Les principales recommandations résident dans la création d'une institution nationale compétente en matière de droits de l'Homme conforme aux Principes de Paris, la garantie que toute plainte pour torture ou mauvais traitement fasse l'objet d'une d'enquête dans les plus brefs délais, la révision de la loi antiterroriste en vue d'abroger les articles prévoyant la peine capitale pour sanctionner les crimes terroristes, la révision de la législation sur les tribunaux militaires pour assurer que le système de justice militaire est seulement compétent pour juger des militaires qui ont commis des infractions militaires, la réactivation de la protection offerte aux journalistes lors de l'exercice de leurs fonctions, la garantie de leur droit d'accéder à l'information et la protection de leurs sources, l'harmonisation de l'arsenal juridique avec la nouvelle Constitution et la tenue immédiate d'enquêtes impartiales et sérieuses sur les agressions contre les défenseurs des droits de l'Homme. Néanmoins, l'une des questions les plus importantes reste l'accélération de la mise en place des instances judiciaires, à savoir le Conseil supérieur de la magistrature et le Conseil constitutionnel, pour garantir l'indépendance de la justice, qui est le garant des droits et libertés, car il ne faut pas oublier que la dictature s'est appuyée sur la police et aussi sur le pouvoir judiciaire pour confisquer ces derniers. C'est pourquoi nous appelons toutes les parties en litige à essayer de rapprocher leurs points de vue afin de débloquer la situation.

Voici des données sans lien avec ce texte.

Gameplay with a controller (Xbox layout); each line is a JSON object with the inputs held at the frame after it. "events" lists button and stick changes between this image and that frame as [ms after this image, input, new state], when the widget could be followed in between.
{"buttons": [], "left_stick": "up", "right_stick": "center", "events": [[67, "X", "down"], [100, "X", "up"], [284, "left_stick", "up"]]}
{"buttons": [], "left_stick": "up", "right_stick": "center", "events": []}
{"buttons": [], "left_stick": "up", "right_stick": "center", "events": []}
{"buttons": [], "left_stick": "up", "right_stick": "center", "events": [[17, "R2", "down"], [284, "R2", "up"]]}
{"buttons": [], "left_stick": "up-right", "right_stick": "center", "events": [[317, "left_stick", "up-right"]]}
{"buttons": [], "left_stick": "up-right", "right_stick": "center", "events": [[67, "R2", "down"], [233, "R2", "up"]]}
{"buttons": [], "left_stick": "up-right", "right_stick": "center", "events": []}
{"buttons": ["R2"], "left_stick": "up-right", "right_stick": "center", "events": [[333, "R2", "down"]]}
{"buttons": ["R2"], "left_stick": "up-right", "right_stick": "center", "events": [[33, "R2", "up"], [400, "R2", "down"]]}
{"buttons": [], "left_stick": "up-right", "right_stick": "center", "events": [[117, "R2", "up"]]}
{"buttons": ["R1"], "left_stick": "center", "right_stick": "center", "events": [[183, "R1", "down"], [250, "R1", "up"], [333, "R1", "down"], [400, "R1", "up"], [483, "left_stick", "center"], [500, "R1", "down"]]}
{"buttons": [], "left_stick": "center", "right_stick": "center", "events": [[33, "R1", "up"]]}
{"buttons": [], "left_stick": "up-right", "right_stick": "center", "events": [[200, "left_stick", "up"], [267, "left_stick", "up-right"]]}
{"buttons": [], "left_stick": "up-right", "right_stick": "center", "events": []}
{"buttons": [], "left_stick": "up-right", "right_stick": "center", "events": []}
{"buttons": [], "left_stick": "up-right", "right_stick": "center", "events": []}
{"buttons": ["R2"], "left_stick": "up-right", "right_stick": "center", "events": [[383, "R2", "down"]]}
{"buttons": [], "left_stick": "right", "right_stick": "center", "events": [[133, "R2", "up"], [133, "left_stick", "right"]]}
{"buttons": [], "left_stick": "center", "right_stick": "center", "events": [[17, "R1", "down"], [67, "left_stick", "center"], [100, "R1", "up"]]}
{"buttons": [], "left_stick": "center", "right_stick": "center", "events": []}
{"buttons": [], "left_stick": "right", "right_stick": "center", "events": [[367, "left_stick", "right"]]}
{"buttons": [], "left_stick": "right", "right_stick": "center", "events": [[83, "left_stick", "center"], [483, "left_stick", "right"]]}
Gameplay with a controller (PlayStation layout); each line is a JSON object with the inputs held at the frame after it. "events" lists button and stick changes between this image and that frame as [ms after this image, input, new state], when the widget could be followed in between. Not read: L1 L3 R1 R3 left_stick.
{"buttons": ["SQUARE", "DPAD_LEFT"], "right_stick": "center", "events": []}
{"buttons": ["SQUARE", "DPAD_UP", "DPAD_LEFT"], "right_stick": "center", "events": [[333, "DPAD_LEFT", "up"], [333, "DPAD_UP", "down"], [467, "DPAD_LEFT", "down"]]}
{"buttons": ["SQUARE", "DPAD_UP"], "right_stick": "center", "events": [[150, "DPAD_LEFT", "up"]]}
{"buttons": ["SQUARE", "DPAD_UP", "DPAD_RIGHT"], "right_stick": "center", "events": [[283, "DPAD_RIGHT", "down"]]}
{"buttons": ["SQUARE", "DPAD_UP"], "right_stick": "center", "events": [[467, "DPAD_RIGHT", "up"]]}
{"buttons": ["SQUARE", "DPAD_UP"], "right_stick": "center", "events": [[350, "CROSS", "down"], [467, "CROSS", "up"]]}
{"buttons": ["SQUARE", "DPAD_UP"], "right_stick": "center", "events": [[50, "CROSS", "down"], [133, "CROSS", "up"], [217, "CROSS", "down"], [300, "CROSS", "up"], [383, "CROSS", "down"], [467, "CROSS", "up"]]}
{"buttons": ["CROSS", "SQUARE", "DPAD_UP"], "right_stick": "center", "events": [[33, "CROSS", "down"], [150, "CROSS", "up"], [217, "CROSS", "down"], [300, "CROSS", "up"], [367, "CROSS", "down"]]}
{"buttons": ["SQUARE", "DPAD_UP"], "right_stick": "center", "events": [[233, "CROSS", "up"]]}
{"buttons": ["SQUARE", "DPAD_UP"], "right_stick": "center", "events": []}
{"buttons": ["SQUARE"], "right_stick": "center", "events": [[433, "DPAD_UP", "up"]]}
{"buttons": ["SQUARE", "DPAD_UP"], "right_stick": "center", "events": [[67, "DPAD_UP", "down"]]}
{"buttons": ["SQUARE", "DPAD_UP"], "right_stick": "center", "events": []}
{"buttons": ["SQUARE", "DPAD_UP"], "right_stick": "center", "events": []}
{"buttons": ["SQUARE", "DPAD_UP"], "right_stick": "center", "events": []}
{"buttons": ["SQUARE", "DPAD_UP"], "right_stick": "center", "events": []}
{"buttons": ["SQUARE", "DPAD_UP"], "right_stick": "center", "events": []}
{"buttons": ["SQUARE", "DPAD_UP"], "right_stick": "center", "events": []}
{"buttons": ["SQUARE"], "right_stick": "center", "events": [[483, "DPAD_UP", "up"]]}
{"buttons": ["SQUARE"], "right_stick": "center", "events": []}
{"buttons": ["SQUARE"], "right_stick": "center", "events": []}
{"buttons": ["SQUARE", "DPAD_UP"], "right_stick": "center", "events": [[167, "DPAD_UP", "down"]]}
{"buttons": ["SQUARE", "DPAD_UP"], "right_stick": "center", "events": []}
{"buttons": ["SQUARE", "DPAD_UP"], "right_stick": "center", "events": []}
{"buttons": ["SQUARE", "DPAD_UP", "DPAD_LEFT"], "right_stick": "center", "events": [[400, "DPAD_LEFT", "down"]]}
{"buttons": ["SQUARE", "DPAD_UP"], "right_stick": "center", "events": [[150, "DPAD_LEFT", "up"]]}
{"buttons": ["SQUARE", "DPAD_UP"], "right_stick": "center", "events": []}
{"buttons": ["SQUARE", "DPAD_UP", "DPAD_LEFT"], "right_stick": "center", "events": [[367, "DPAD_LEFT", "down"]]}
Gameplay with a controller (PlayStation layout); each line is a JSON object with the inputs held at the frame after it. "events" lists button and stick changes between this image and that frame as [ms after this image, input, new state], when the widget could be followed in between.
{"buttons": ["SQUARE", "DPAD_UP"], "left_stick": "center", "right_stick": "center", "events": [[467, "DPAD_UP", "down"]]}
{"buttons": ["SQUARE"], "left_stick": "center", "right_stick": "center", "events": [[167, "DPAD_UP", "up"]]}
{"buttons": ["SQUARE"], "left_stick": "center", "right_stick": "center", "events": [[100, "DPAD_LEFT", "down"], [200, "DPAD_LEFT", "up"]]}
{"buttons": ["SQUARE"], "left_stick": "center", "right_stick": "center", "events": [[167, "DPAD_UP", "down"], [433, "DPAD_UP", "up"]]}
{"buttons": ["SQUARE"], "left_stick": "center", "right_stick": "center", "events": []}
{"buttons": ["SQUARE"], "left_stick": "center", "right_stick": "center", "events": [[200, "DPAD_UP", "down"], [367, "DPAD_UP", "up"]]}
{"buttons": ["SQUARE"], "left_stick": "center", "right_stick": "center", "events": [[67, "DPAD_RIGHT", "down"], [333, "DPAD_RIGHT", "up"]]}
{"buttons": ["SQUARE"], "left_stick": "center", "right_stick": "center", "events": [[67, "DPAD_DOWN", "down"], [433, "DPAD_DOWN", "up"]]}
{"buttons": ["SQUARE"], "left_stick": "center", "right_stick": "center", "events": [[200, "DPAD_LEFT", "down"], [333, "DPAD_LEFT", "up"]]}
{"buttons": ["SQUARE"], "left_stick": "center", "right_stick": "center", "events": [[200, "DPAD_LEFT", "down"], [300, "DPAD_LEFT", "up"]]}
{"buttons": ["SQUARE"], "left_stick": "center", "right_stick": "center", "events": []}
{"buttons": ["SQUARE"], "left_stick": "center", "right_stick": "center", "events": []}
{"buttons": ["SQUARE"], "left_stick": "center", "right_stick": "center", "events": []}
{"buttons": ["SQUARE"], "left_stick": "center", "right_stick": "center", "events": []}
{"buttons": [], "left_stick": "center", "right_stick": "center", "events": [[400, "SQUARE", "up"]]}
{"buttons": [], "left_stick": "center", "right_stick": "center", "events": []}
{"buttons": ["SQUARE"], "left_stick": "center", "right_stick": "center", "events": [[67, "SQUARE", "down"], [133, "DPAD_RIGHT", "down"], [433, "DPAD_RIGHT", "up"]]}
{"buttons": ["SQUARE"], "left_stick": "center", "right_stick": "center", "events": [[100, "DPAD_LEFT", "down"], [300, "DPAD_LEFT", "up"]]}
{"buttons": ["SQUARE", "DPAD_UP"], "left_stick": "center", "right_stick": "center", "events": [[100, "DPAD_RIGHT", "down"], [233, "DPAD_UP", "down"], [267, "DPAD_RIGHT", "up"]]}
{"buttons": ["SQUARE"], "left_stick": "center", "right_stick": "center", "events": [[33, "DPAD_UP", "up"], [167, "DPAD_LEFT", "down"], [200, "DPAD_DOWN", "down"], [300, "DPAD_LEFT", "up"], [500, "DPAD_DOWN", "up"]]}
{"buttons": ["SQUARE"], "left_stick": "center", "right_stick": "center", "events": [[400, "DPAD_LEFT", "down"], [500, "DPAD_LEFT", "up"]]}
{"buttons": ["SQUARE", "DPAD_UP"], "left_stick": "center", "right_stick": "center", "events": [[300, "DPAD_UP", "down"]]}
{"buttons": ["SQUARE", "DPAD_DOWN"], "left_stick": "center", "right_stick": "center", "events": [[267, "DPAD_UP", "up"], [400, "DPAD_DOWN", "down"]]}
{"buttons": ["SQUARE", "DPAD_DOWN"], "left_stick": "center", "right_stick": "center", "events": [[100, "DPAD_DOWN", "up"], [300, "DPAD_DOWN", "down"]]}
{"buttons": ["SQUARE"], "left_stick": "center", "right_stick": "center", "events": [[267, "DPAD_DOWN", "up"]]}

Outre la dénonciation de la répression et de l'incrimination des mouvements sociaux, quelles sont les autres décisions prises par le Conseil national de la Ligue ?
En premier lieu, nous avons procédé à l'adoption d'un nouveau règlement intérieur, en vue de restructurer la Ligue par l'élaboration de conceptions modernistes, la mise en place d'un directeur exécutif, et la création de nouveaux départements qui soient gérés par des compétences. Seulement, il manque le budget de fonctionnement qui est en chute effrénée compte tenu de l'ampleur de nos engagements financiers.
Nous exprimons notre désappointement devant le silence du gouvernement face à la revendication de notre droit aux subventions publiques et lui imputons la responsabilité de toutes les conséquences qui découleraient de l'impuissance financière de la Ligue. Je tiens à rappeler que la ligue a reçu le 1/5 des subventions, à savoir 20 mille dinars, avant le congrès, après nous avoir promis d'assurer, ultérieurement, le versement du montant restant, c'est-à-dire 80 mille dinars, mais cette promesse n'a pas été honorée jusqu'à ce jour. Dans les jours qui viennent, une rencontre avec M. le président de la République est prévue pour lui demander de résoudre cette difficulté. Ce financement est indispensable pour que la première ligue des droits de l'Homme aussi bien à l'échelle arabe que sur le plan africain puisse se moderniser et continuer à rayonner par la propagation des droits et libertés dans tous les domaines et la défense des victimes, et à être une force de propositions. On rappelle aux amnésiques que la Ligue a été primée par le Nobel et qu'il y va donc de l'image de la Tunisie. Le gouvernement est appelé à assumer pleinement ses responsabilités à ce niveau et à agir au plus vite, d'autant plus que dans quelques mois, la Ligue ne pourra plus honorer ses engagements financiers de base.